Dave Courbanou

October 20, 2011

2 Min Read
BlueStacks Gets $14 Million Funding from AMD, Citrix, Others

Remember BlueStacks, the company behind the Android-emulation software for Windows-based computers? BlueStacks has just completed a strategic investment round, including AMD and Citrix as key players in building BlueStacks’ business. Development and funding details follow …

BlueStacks announced it has brought in $14 million from AMD and Citrix, as well as unnamed “other investors.” Now that the financial future for BlueStacks is a bit more rosy, the company plans to invest that capital into “accelerate[d] product development and support its fast-growing community of users.” BlueStacks boasts “more than 100 countries” have downloaded the player, but sadly there are no actual download numbers. Hmm …

According to BlueStacks, its full-screen Android scaling for even the “largest” desktops show no resolution degradation, which is its “secret sauce.” Couple that with a BlueStacks App Player beta coming in winter 2011, and BlueStacks is feeling awfully confident about its development future and software adoption. I’ll be holding BlueStacks to that.

Interestingly, BlueStacks said it’s on track to release a “pro” version of the AppPlayer, which will support more involved games and apps such as Cut the Rope and Fruit Ninja, which are heavily reliant on touch-screen elements.
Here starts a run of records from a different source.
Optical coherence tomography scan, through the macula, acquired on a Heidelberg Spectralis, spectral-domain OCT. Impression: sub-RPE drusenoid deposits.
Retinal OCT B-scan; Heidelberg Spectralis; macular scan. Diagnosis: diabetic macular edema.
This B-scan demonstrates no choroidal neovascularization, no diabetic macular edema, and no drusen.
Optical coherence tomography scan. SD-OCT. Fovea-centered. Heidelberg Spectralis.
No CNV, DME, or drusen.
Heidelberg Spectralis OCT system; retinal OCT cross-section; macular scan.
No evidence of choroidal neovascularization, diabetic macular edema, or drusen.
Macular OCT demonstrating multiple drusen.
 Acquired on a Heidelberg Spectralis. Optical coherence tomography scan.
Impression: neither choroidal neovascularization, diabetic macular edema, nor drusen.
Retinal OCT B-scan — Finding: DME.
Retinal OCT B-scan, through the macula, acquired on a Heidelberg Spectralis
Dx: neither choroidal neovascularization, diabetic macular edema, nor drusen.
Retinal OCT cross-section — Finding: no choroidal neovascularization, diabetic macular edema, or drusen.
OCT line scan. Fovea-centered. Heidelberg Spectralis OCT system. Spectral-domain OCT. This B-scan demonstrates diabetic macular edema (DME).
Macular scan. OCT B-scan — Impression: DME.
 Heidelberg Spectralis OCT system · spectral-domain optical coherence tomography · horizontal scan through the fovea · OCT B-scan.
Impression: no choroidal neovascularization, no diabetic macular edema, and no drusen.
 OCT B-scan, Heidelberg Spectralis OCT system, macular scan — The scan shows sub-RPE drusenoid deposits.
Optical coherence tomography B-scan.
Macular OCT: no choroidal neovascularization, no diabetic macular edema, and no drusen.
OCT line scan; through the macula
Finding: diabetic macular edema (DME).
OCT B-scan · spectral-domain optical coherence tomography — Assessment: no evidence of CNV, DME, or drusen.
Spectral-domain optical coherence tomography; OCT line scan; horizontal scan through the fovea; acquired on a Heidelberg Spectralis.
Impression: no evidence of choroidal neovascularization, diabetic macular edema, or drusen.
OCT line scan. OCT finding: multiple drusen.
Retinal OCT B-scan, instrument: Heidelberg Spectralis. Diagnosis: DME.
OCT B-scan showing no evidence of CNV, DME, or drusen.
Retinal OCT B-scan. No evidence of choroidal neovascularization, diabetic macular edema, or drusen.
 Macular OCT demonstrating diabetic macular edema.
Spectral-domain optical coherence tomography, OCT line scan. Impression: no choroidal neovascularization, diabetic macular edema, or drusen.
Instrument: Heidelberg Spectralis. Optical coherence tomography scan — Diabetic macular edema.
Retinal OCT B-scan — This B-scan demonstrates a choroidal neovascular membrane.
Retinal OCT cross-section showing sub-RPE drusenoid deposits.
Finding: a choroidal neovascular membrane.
AMD calls this technology “game-changing,” noting the software works well on top of AMD’s APU chips, which eventually will be inside consumer tablets and other small, embedded devices.

Andy Cohen, vice president, Strategic Development and Investments at Citrix said:

“BlueStacks’ technology could help define the next generation of IT architectures for the enterprise. With the ability to use mobile apps ubiquitously, it fits well with the Citrix vision of enabling people to work and play from anywhere on any device.”

I still hold firm the belief that BlueStacks’ best chance to proliferate is to find a way to live inside Windows 8 Metro, making it more accessible for Android developers to reach a wider marketplace almost natively. Whether enterprises find it useful really remains to be seen. In six months’ time, I think we’ll have a better focus on how successful BlueStacks can become.